On Monday Teva (TEVA) announced its intention to buy Cephalon, Inc. (CEPH) for $6.8 billion in cash. If successful, this deal will expand Teva's branded pharmaceutical business. It will increase Teva's revenues by $2.8 billion per year and should be immediately accretive to earnings. Additionally, Teva estimates that the merger will produce cost synergies of at least $500 million per year beginning in the third year after the deal closes. With increased product offerings in branded pharmaceuticals and an expanded pipeline, this acquisition should allow Teva to smoothly navigate the loss of sales from Copaxone, its blockbuster multiple sclerosis drug. This deal makes Teva an even more appealing investment.
In an earlier article I described how Teva was an attractive investment, despite the prospect of generic Copaxone as well as Biogen Idec's (BIIB) potential competitor to Teva's Laquinimod, its next-generation MS drug. Teva's acquisition of Cephalon gives it several branded drugs with immediate sales and potential for growth. Cephalon's largest sources of revenue are Provigil and Nuvigil, both products used to treat excessive sleepiness caused by narcolepsy or shift work sleep disorder. Provigil's patent expires in 2012, but Cephalon has been trying to convert Provigil users to Nuvigil before then. The difference between the two is subtle, but critically important for patent expirations. Provigil contains two closely related molecules that are actually mirror images of each other.

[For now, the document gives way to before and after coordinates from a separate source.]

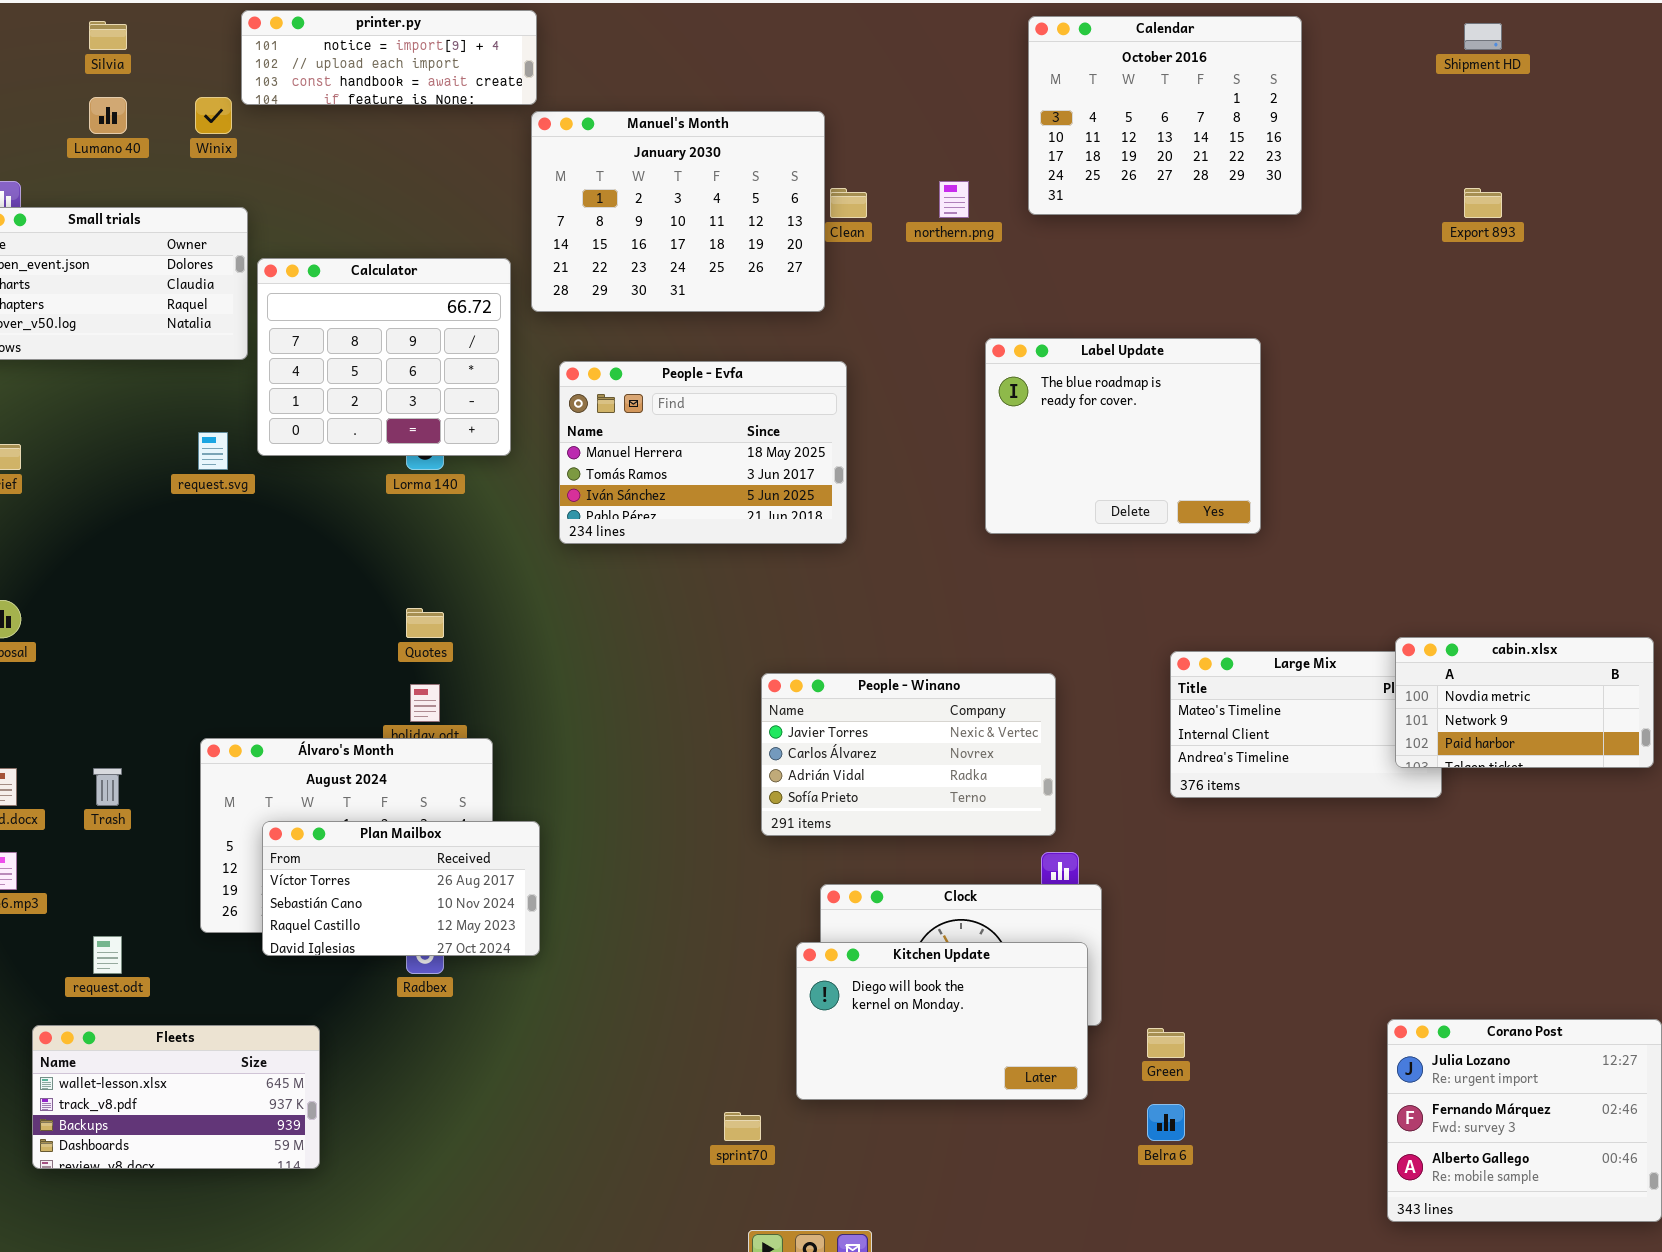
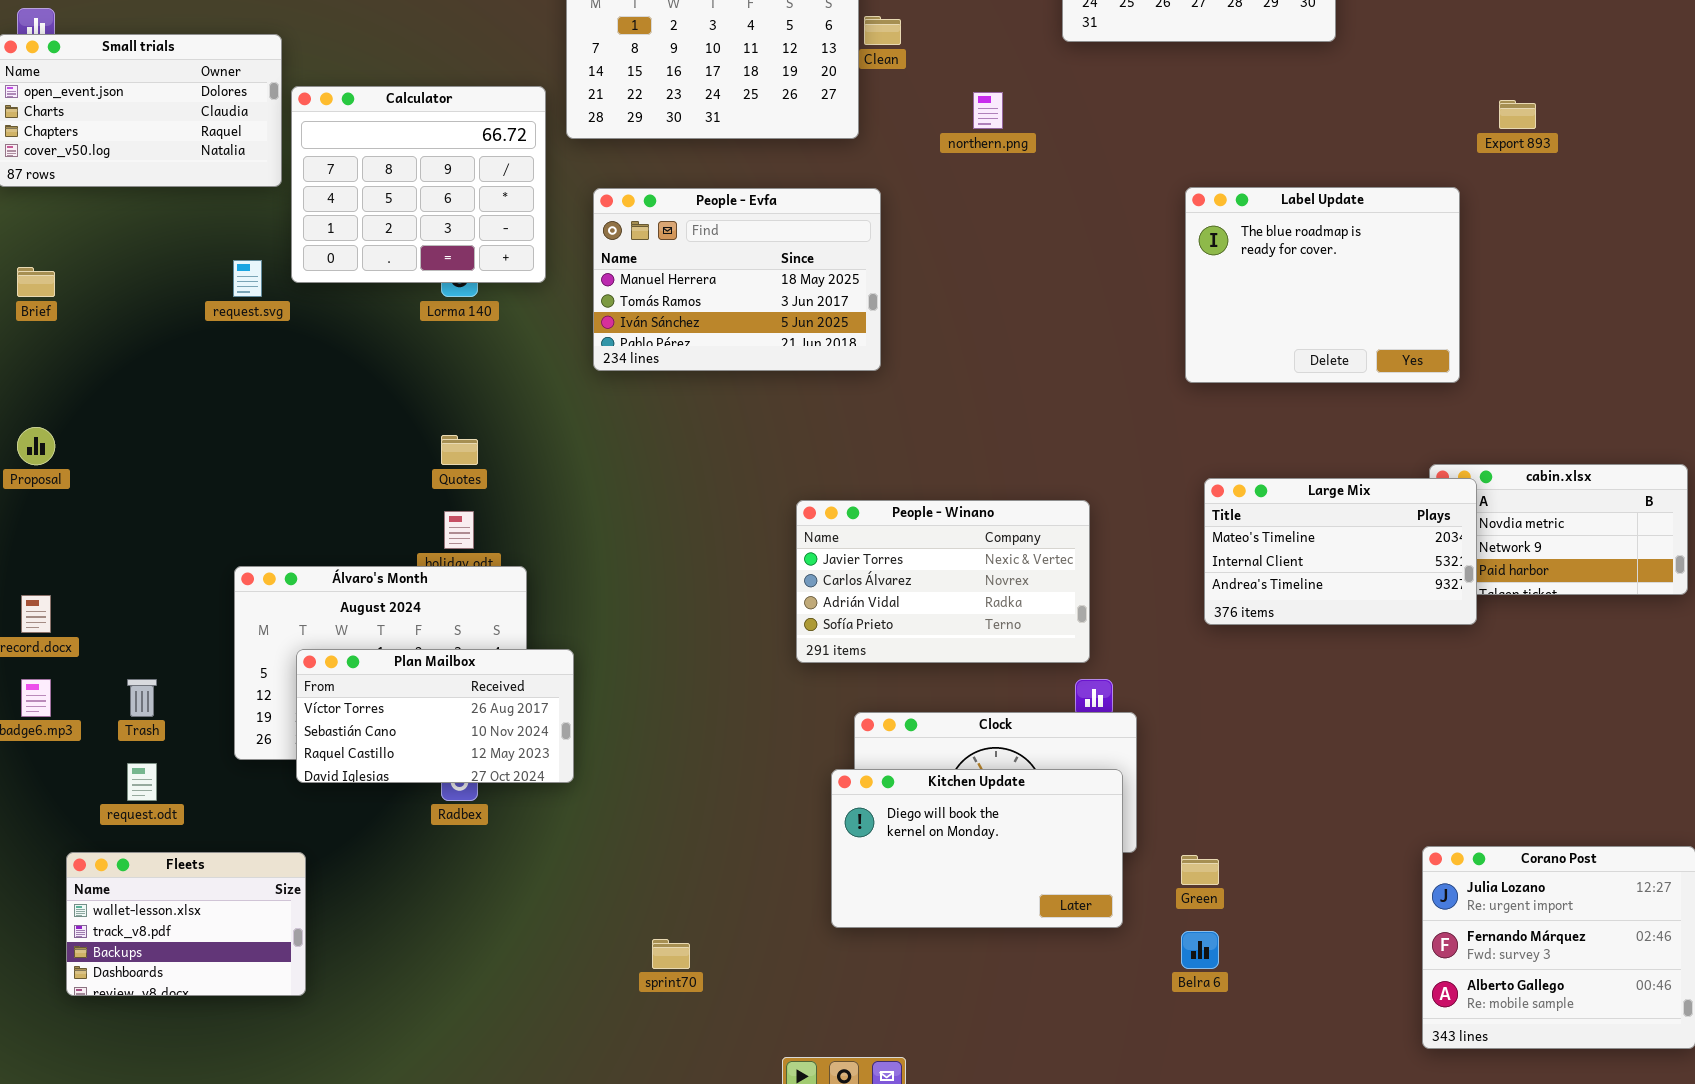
northern.png: [939,181,969,218] -> [973,92,1003,129], moved
Export 893: [1464,188,1502,218] -> [1499,100,1536,129], moved
Label Update: [985,338,1261,534] -> [1185,187,1460,383], moved
Large Mix: [1170,651,1442,798] -> [1204,478,1477,625], raised
Trash: [93,768,122,806] -> [127,679,157,717], moved
Fleets: [32,1025,320,1169] -> [66,852,306,996], resized
sprint70: [724,1112,761,1141] -> [652,939,690,969], moved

While both molecules are clinically active, one is more active and the more active one is marketed as Nuvigil. Nuvigil's patent doesn't expire until 2023, and captured 38% of the “wakefulness” market by the end of 2010. Cephalon is currently seeking other uses for Nuvigil, including conducting a clinical trial investigating Nuvigil as a bipolar treatment. Nuvigil should contribute to sales and earnings for years to come.

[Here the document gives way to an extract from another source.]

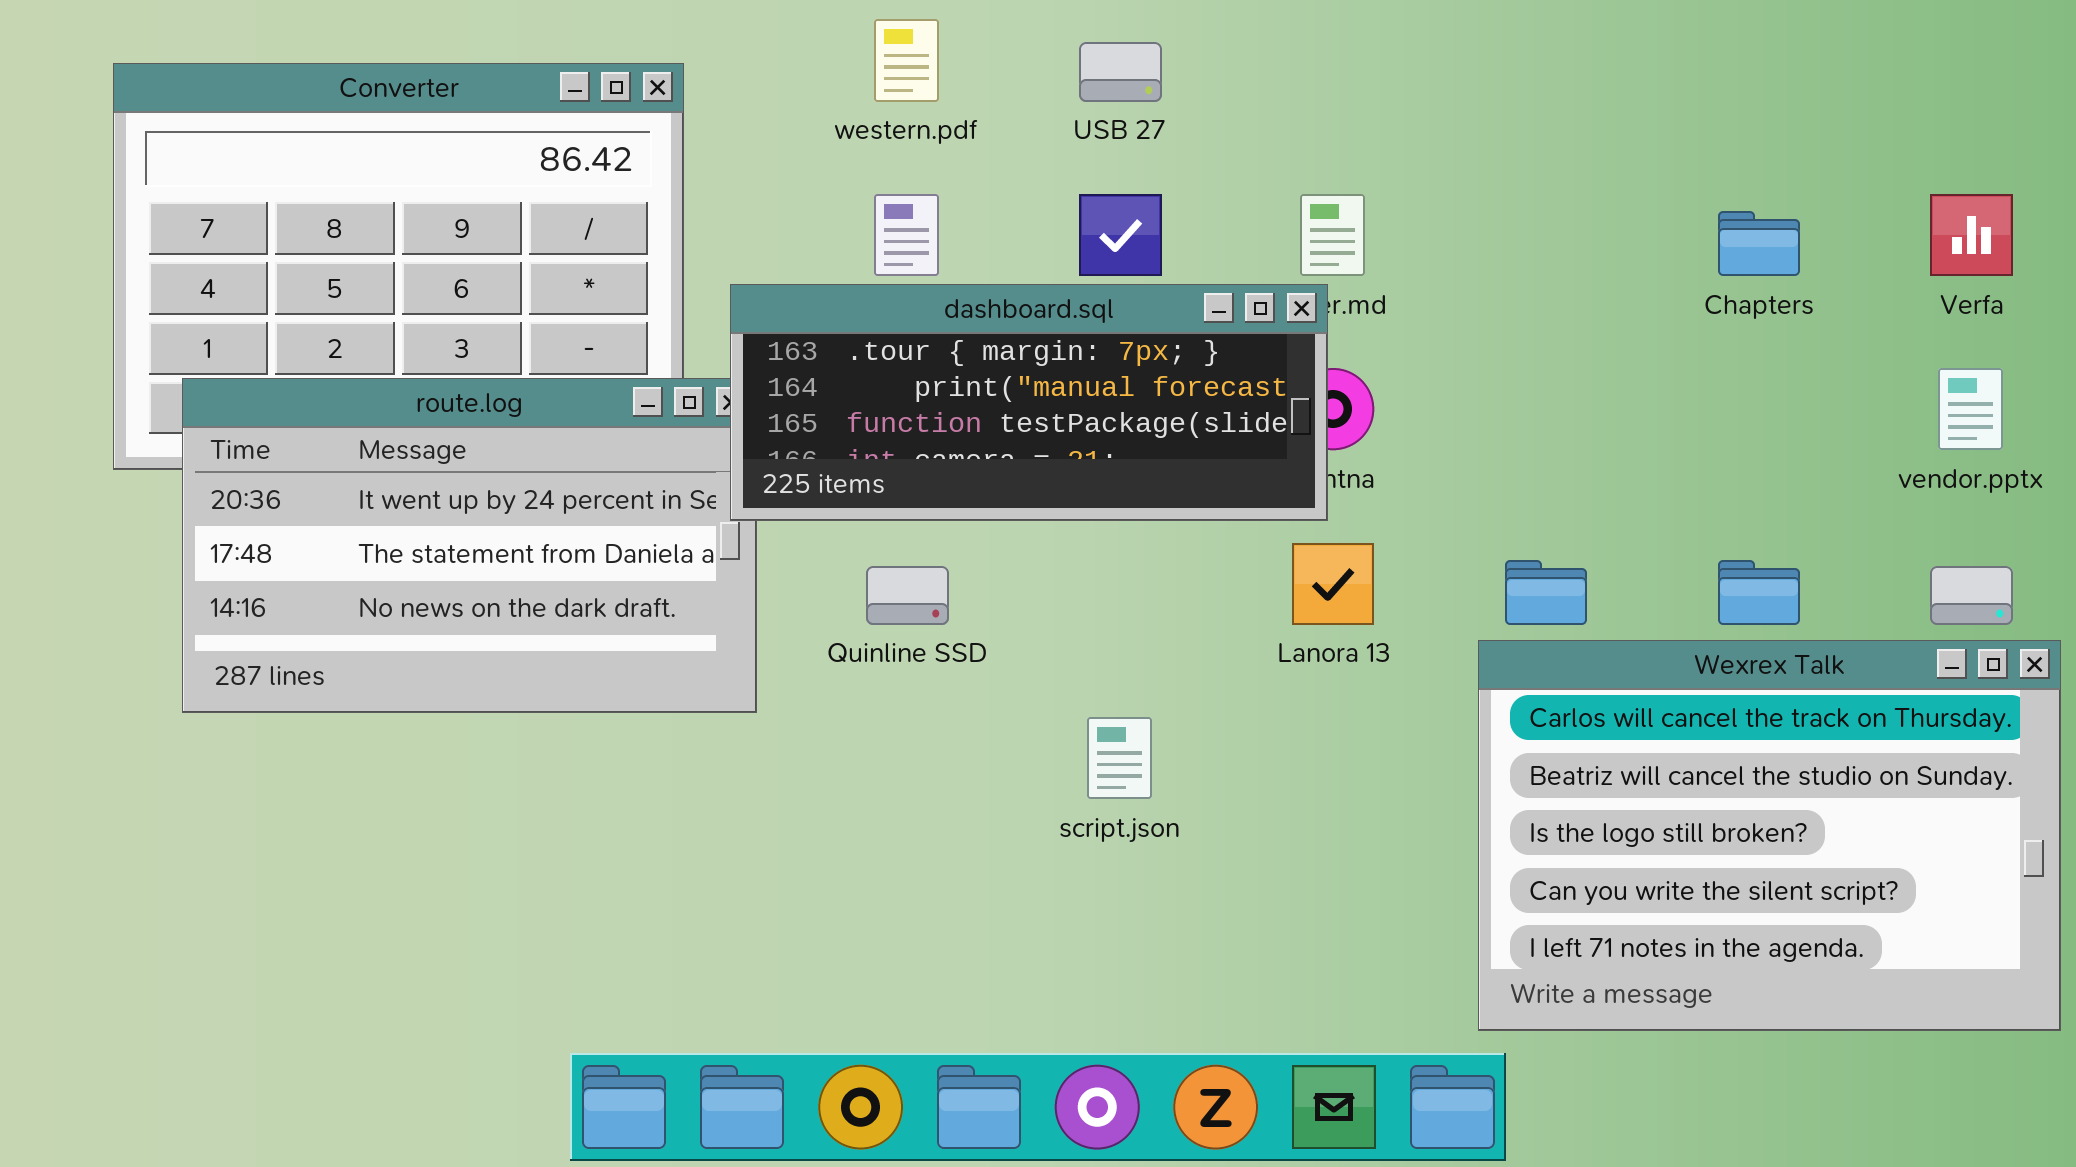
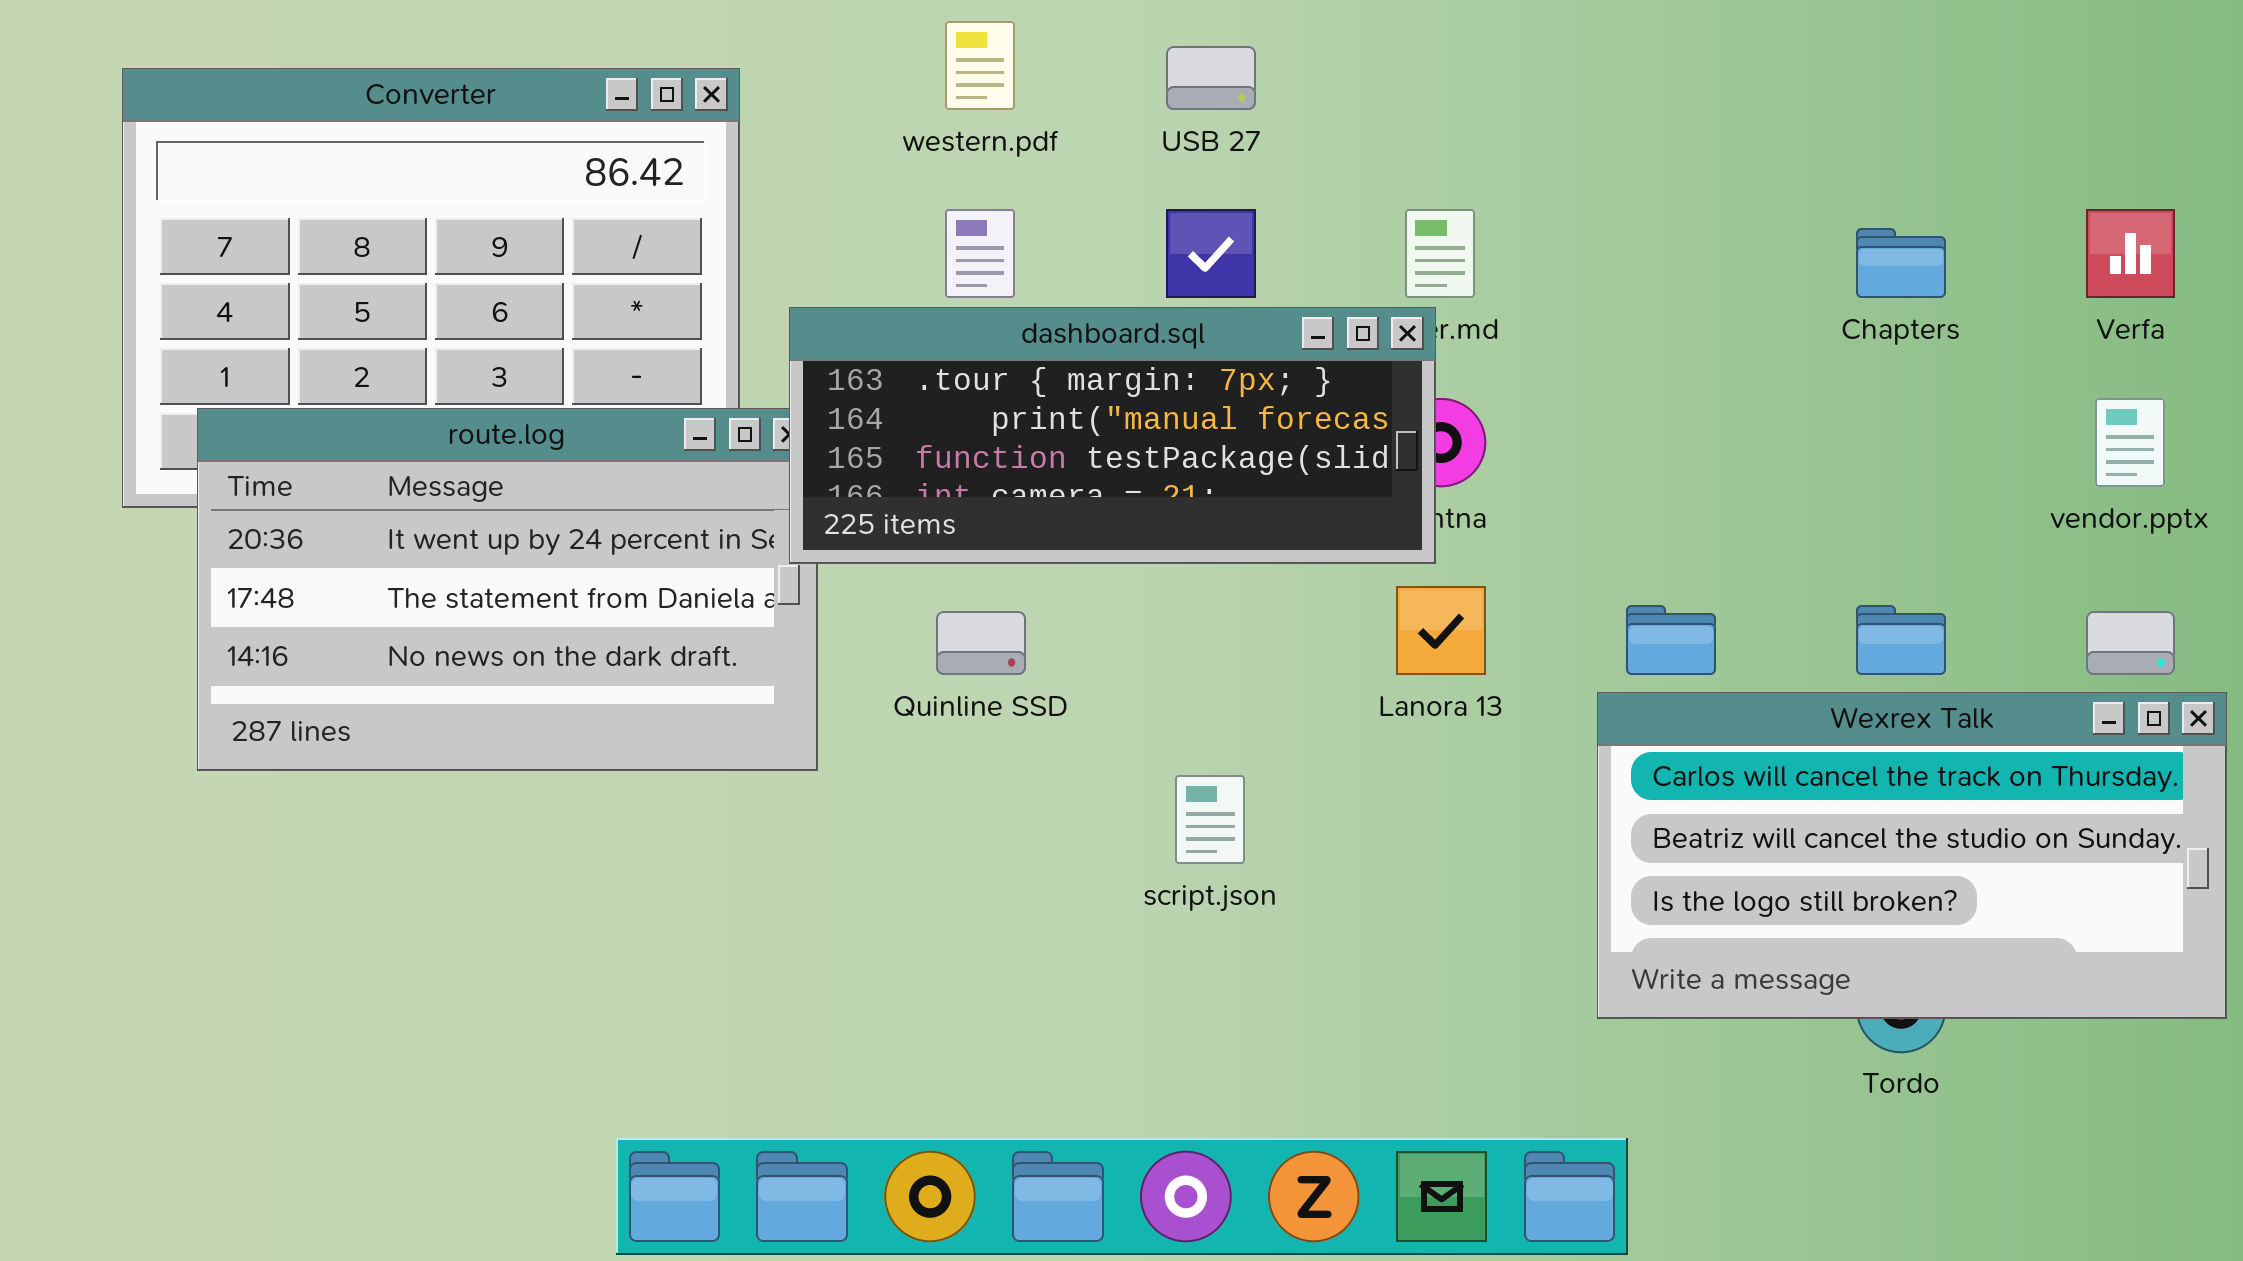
Wexrex Talk: [1478,640,2061,1031] -> [1597,692,2227,1019], resized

Treanda is the second major drug marketed by Cephalon. Treanda is used as a secondary treatment of a particular type of non-Hodgkin's lymphoma as well as to treat chronic lymphocytic leukemia. Cephalon launched Treanda in 2008 and had 2010 sales of $393 million. This is an additional source of revenue and earnings growth, particularly if Cephalon's Phase 3 trial to approve Treanda for front-line non-Hodgkin's lymphoma is successful.
Cephalon also has an attractive drug pipeline. It currently has 13 chemical compounds in 65 clinical studies. Some highlights include the 5 Phase 3 trials planned for 2011, including the two listed above for new indications for Nuvigil and Treanda. The other three Phase 3 clinical trials are Cinquil for the treatment of asthma, tamper deterrent hydrocodone as a long-acting hydrocodone, and Lupuzor for the treatment of the autoimmune disease lupus.
Valeant Pharmaceuticals (VRX) made an unsolicited offer to acquire Cephalon in March of this year but was rejected. Teva's purchase price of $81.50 per share of Cephalon represents an increase from Valeant's offer of $73 per share, and is a 39% premium over Cephalon's stock price before Valeant's offer was announced. Even at $81.50 per share, Teva is only paying 10 times trailing 12 months earnings. Teva has announced that it will use cash on hand, lines of credit, and public debt markets to fund the acquisition, so it will not be dilutive to current owners.
Teva's acquisition of Cephalon will provide increased revenues from a variety of products. The revenue stream from Nuvigil and Treanda should help Teva past the Copaxone patent expiration. Cephalon's pipeline adds a number of potential products for future growth. Overall, I view this acquisition as a good use of Teva's prodigious cash flow, and it reinforces my recommendation to buy Teva.